Friday, March 29, 2013

Turning

Once again for me things are slowly moving, things firmly established (memories, attitudes, perceptions) are slowly shifting like tectonic plates - I'm watching land buckle in some areas and oceans expand in other regions. Some parts of my life are under immense pressure and are grinding, crunching and crumbling, rumpling up into little mountain ranges that will need to be surveyed and traversed. Other parts - intellectual, emotional, spiritual - are fanning out into three dimensions and yearning to be plunged and understood. It's this knowing that I don't yet know the dimensions of my self which is humbling and painful too.

When this happens I start to write - hi!
It's not something that will ever stop happening. Life turns. This is the wheel creaking back into motion again.

I guess learning to turn with grace is the most important lesson at this interval. Learning to accept and move forward, learning the right pace, the right direction, the most adroit footwork: and tangoing with your own troubles, looking deep into troubles eyes, holding troubles clammy hands and getting to know trouble intimately. Trouble is like a friend who doesn't want to dance at a party, they'd rather you stand with them on the side, shoulders hunched and arms crossed, whilst everybody else thrashes and jerks and yodels with an untamed vigour and frothy-mouthed thirst for life. Trouble will hold you back. My troubles have held me back and sat me down and been smarmy and cynical about people with popping veins and sweaty foreheads.
I want popping veins and a sweaty forehead.

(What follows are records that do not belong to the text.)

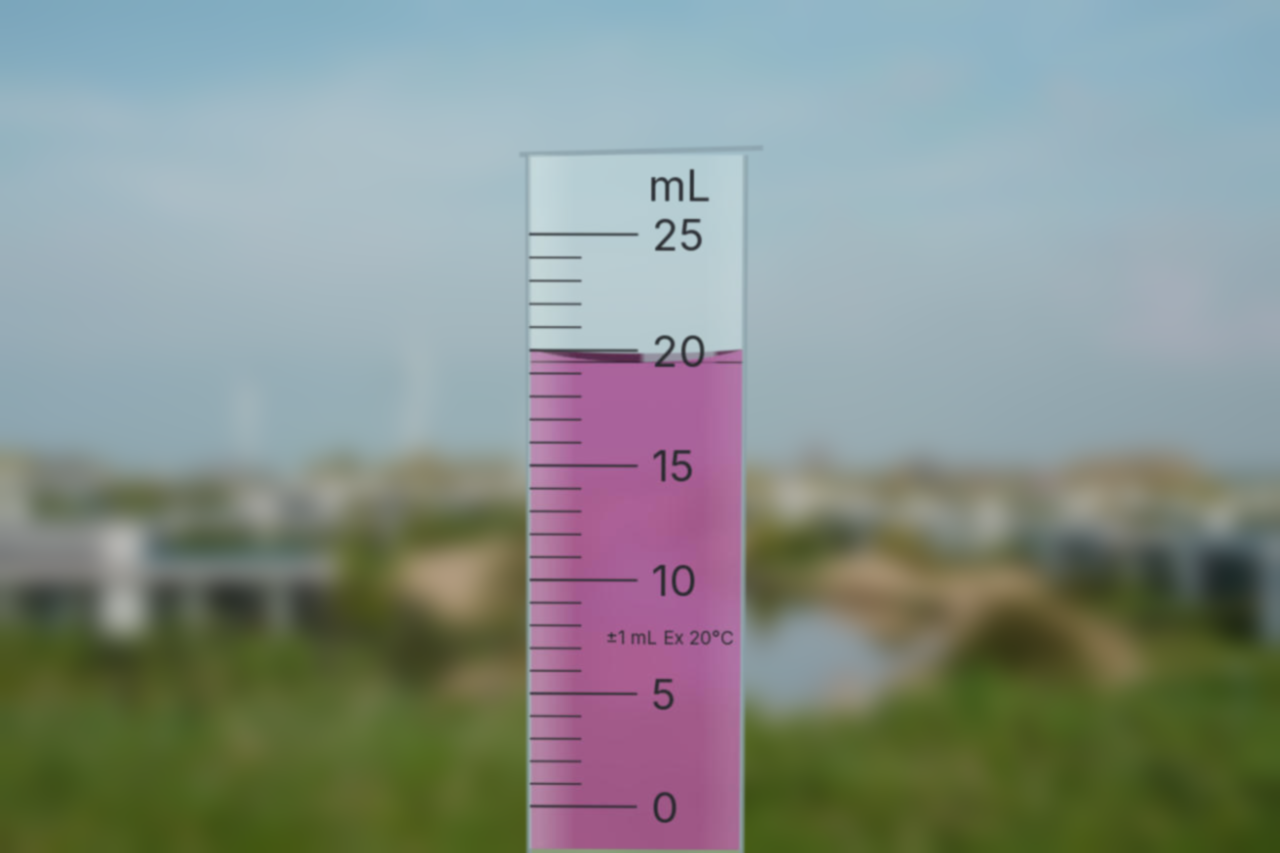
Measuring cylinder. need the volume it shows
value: 19.5 mL
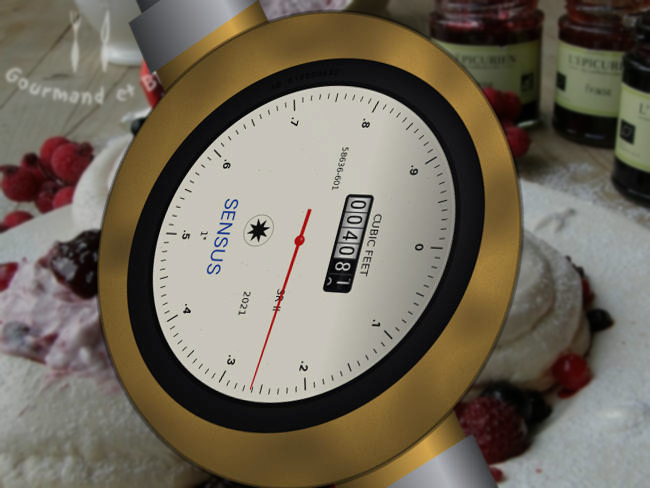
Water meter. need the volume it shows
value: 4081.26 ft³
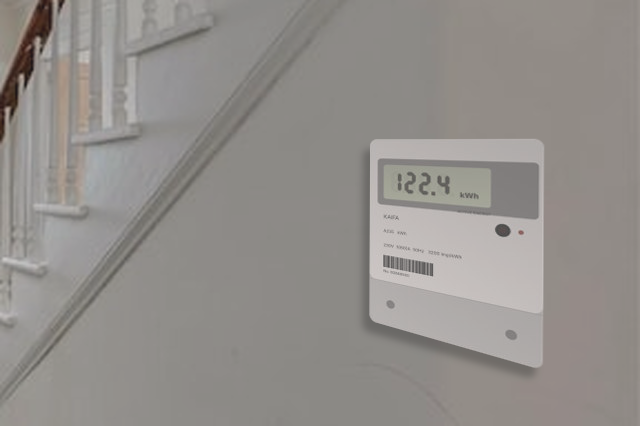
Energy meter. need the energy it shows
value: 122.4 kWh
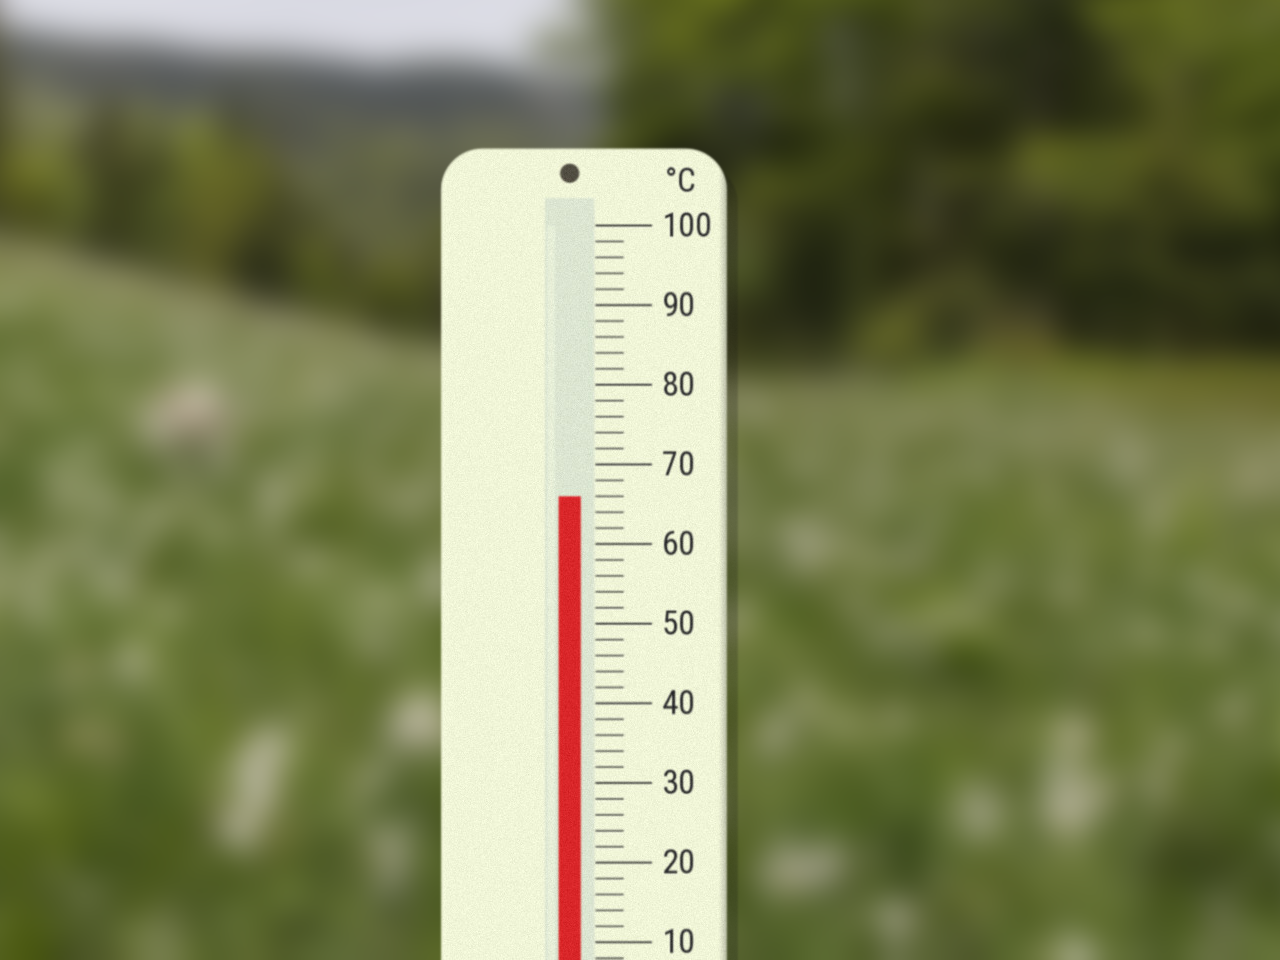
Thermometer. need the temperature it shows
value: 66 °C
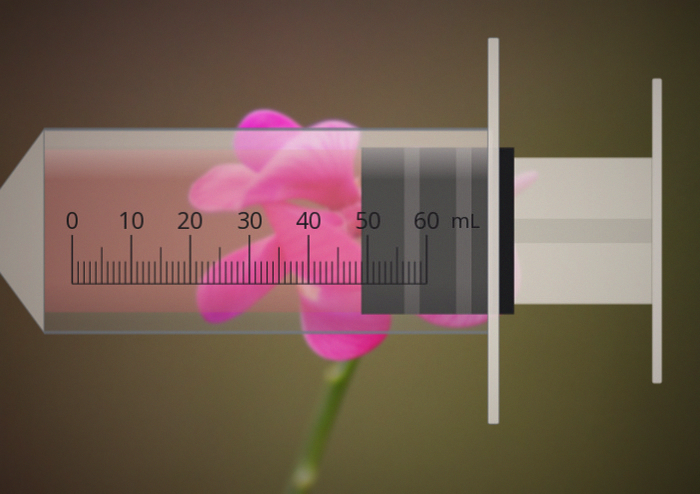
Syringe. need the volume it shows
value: 49 mL
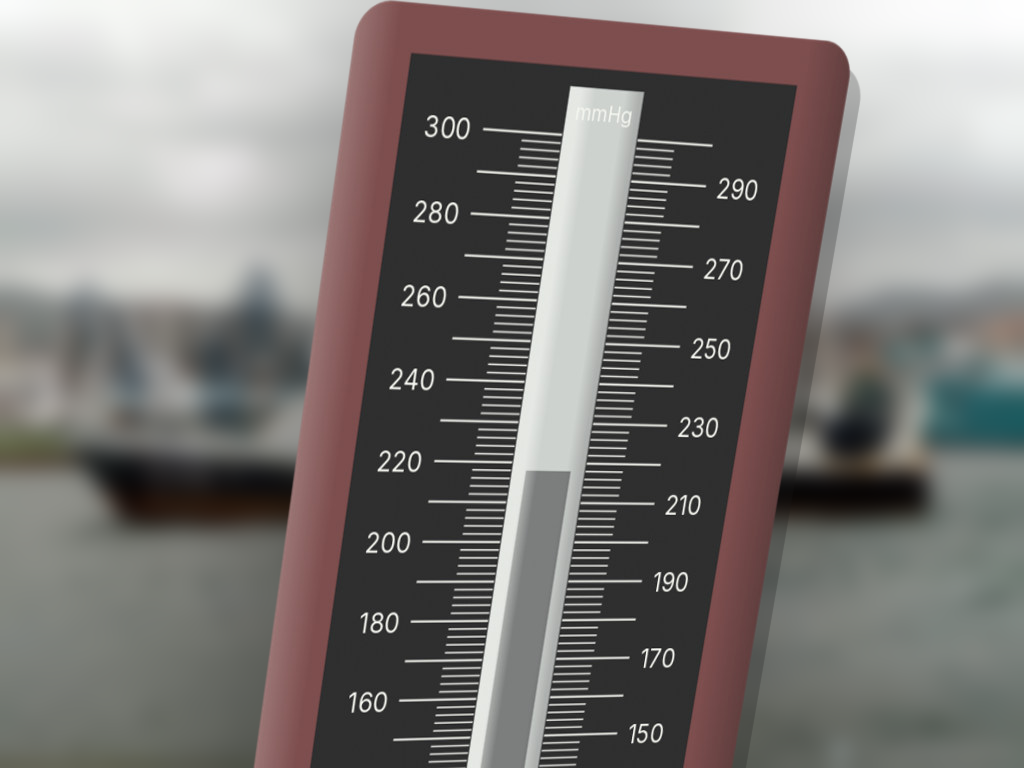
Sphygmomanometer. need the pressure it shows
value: 218 mmHg
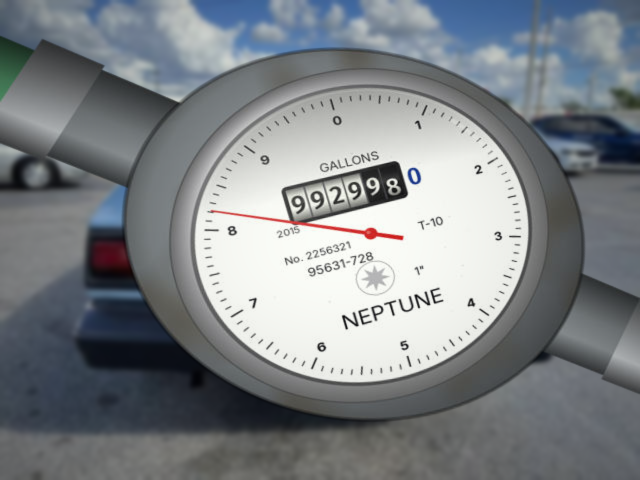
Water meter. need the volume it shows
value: 9929978.2 gal
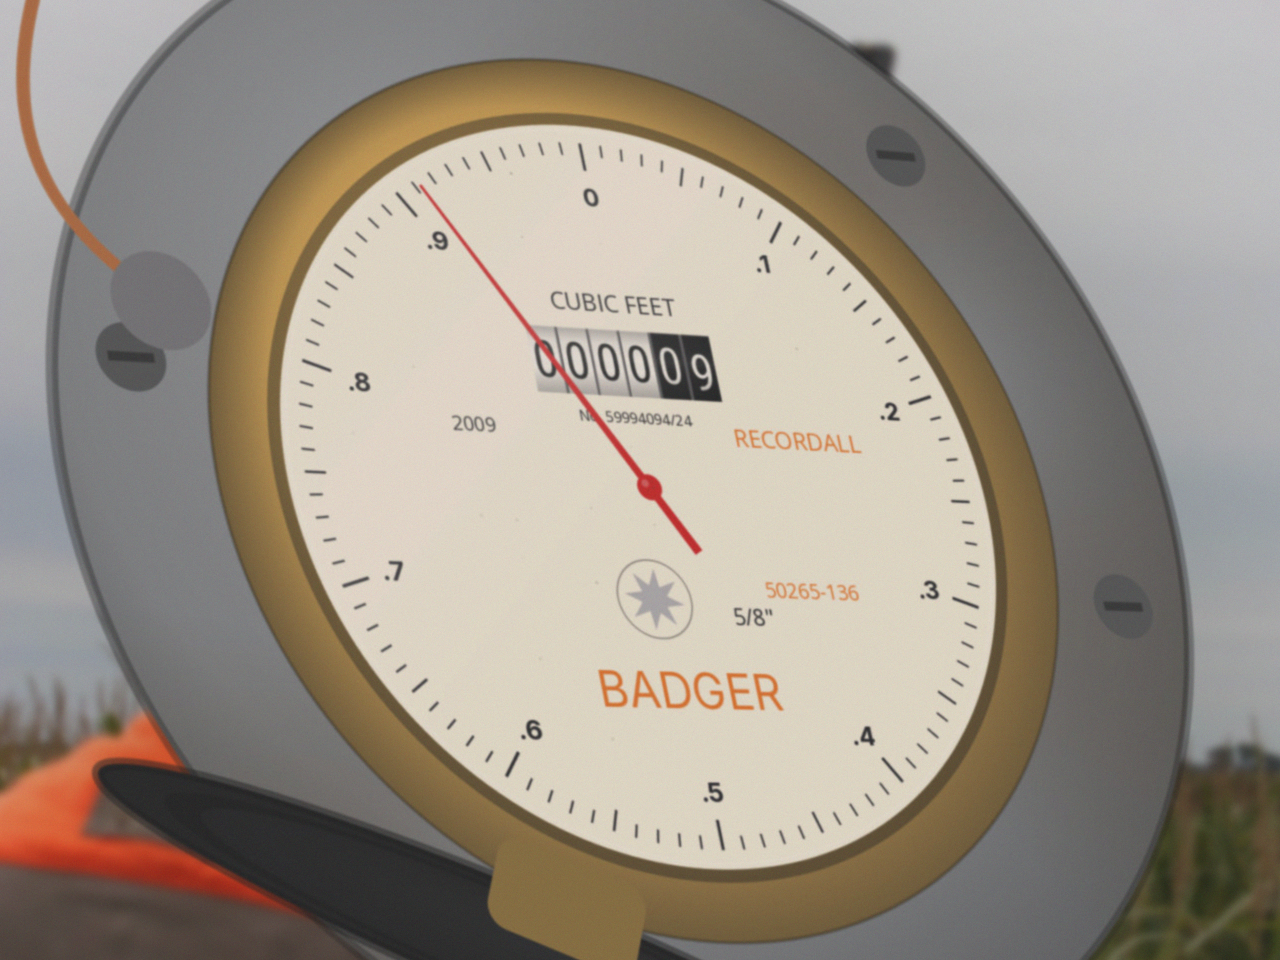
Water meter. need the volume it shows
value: 8.91 ft³
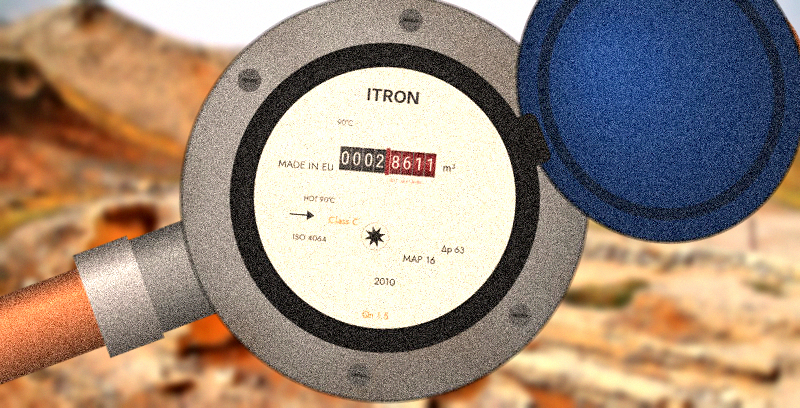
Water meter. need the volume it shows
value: 2.8611 m³
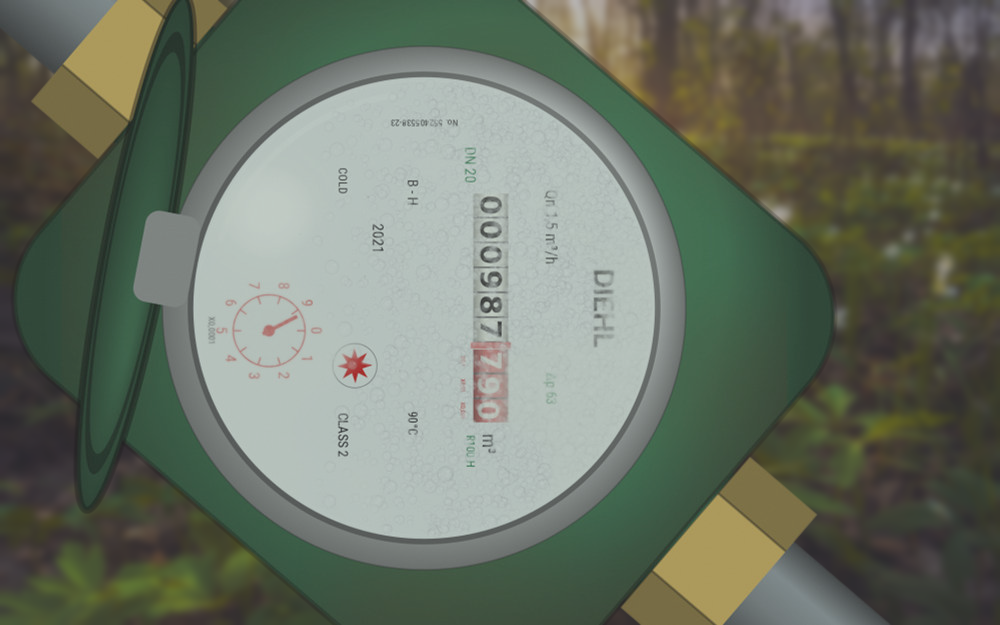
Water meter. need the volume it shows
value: 987.7899 m³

I don't want to seem too buoyant, but right this moment I feel hopeful. I feel that by turning and changing just as seasons turn, just as the Earth turns, just as a whirling dervish turns, I will find what I need and see 360 degrees of my situation as I go.

Incorrect example of productive turning.

Put the inside on the outside - is it good?

I think that song is from the Simpsons or some other delicious low grade popular social commentary text, and I believe it was a jingle in the cartoon for a chocolate bar... "oozy gooey chewy on the inside... crunchy munchy chocolate on the outside... you put the inside on the outside, is it good?" or something of a similar ilk.

Being part of the world means putting your inside on the outside.
Art has also for a long time been about putting the inside on the outside and then wondering whether it's good. To avoid having to wonder  whether what they're doing is good nowadays plenty of people just put the outside on the outside; they find something about the world and show it in a new light by making it ambiguous or concrete. Instead of being inventors they've turned to salespeople. Instead of having to wonder whether their insides are good or bad they can look at ideas and attitudes and occurrences in the world and say "this is bad, I'll show you how bad it is". Often in contemporary art people don't say "this is good, I'll show you how good it is", because faith isn't as eye catching as heresy. So I'm starting to see contemporary art as a locus where artists are less like people and more like agencies of consciousness - conduits of a collective vision. Instead of art being about art or artists, art is about us.

I feel that people not engaged with that contemporary commercial cult of art may often see artists as people with long feelings that unravel like some abstract line drawled across canvasses large enough to engulf a persons entire line of sight - lines potent with emotion, drawn out of them directly from the heart, down the left arm and through a paintbrush. Certainly those people do exist, and anyone can be that person. But the problem with putting the inside on the outside like that is that the need then arises to wonder whether it's good.

I guess I'm returning to a question I've already asked with an answer I've already found... Good and bad should be eliminated from vocabulary. Good and bad are too ethereal and have no human voice behind them. Wise and unwise are more relatable. I can imagine what a wise person does far more easily than imagine what a good person does.

I'm going to see art as wise and unwise.

Put the inside on the outside - is it good?




Sunday, March 24, 2013

Places that need to be beautiful

Schools need to be beautiful.

People care more when they break a ming vase than when they break a mass produced cheap bowl that was cast from a mold.
Our schools need to be unique, expensive and well designed because otherwise they get vandalised and dilapidated, and because of the psychological complications that stem from being around ugliness. Places that have consciousness invested in them - often places of worship - are revered and maintained. Schools are our temples in which we pray for the future by doing charity work (let's face it - might as well be unpaid) so why don't we make them look holy?

With children, what you put in is what you get out - when you feed kids red icy-poles they turn feral.  If what you put in is what you get out, a human who ingests beautiful things through the eyes knows how to be beautiful (ordered, precise, considered, delicate, charming) more than someone who sees under fluorescent lighting and is caged inside of boxes made from board-formed concrete where shouting and door slams echo at an unbearably loud volume.